Editorial

Hasta siempre maestro Zamora

Ha desaparecido físicamente uno de los máximos exponentes hondureños de las artes plásticas. Mario Zamora, el escultor cuya obra es parte del devenir cotidiano de los capitalinos que frecuentan el Congreso Nacional, donde se encuentran sus esculturas de la industria, el trabajo, la agricultura y el comercio; la UNAH, donde se erigen los próceres José Trinidad Reyes y José Cecilio del Valle; el Palacio de la Justicia, donde promete imparcialidad la diosa Temis; o que alzan la mirada hacia El Picacho y su imponente Cristo, murió en México a la edad de 97 años.

Hijo ilustre de Danlí, donde nació en 1920, orgullo de la Escuela Nacional de Bellas Artes (ENBA), donde comenzó su formación, Zamora trascendió el escenario patrio con estudios en México e Italia y un legado perenne en el viejo y nuevo continente.

No solo dio forma con técnica magistral al mármol, bronce, piedra o madera, sino que esculpió una parte de la identidad nacional con sus monumentos conmemorativos que incluyen también a Morazán erguido con la mano en el pecho en la sede del Banco Centroamericano de Integración Económica (BCIE) y al poeta Juan Ramón Molina sentado en el parque comayagüelense de La Libertad. También yace conmovedora en la ENBA una escultura suya que representa la solidaridad.
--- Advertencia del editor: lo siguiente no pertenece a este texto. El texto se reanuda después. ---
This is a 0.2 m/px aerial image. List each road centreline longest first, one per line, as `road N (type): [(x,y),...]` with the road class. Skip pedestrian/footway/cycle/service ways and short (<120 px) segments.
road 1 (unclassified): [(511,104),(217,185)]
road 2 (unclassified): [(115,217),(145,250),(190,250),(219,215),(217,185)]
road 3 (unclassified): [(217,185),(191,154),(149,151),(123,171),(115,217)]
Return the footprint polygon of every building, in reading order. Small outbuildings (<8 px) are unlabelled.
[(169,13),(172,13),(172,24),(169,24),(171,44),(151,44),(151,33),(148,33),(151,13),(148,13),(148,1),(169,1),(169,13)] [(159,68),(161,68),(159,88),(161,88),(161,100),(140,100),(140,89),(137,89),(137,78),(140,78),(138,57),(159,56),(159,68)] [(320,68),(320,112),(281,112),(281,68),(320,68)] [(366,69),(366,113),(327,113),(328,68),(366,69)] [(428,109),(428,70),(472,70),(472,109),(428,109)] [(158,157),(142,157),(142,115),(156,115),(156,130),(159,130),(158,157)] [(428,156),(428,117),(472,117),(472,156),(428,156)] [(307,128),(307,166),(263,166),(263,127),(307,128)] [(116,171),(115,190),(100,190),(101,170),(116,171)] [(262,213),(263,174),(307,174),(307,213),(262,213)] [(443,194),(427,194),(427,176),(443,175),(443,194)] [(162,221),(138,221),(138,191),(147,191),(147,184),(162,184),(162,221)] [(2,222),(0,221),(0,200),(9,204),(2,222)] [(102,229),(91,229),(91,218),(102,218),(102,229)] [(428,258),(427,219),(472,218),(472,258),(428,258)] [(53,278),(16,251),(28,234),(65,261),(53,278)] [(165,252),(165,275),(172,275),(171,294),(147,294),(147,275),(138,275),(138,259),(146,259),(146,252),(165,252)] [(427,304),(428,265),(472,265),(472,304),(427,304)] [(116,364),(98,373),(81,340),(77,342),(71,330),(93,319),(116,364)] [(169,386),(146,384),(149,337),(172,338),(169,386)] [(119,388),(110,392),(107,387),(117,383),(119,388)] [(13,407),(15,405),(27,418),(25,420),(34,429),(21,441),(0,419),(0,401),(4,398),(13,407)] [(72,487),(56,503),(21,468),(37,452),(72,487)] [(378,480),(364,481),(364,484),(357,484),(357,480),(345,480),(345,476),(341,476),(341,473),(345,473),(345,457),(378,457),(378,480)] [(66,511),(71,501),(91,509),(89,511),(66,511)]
Contribuyó en el país azteca con el monumento a los Niños Héroes, en San Miguel de Allende, así como obras en memoria de Benito Juárez y Amado Nervo, entre otros.

Por la belleza y perfección de su obra es considerado uno de los escultores más importantes, si no el principal, de América Latina, un verdadero orgullo para los hondureños y una inspiración para las nuevas generaciones de artistas.

Si en la antología de los grandes representantes del arte escultórico destacan Miguel Ángel y Da Vinci en Italia, Rodin en Francia, Warhol en Estados Unidos y Botero en Colombia, Honduras tiene a Zamora.

Un artista cuya obra no palidece ante la de los grandes maestros de la historia y a través de la cual vivirá por siempre.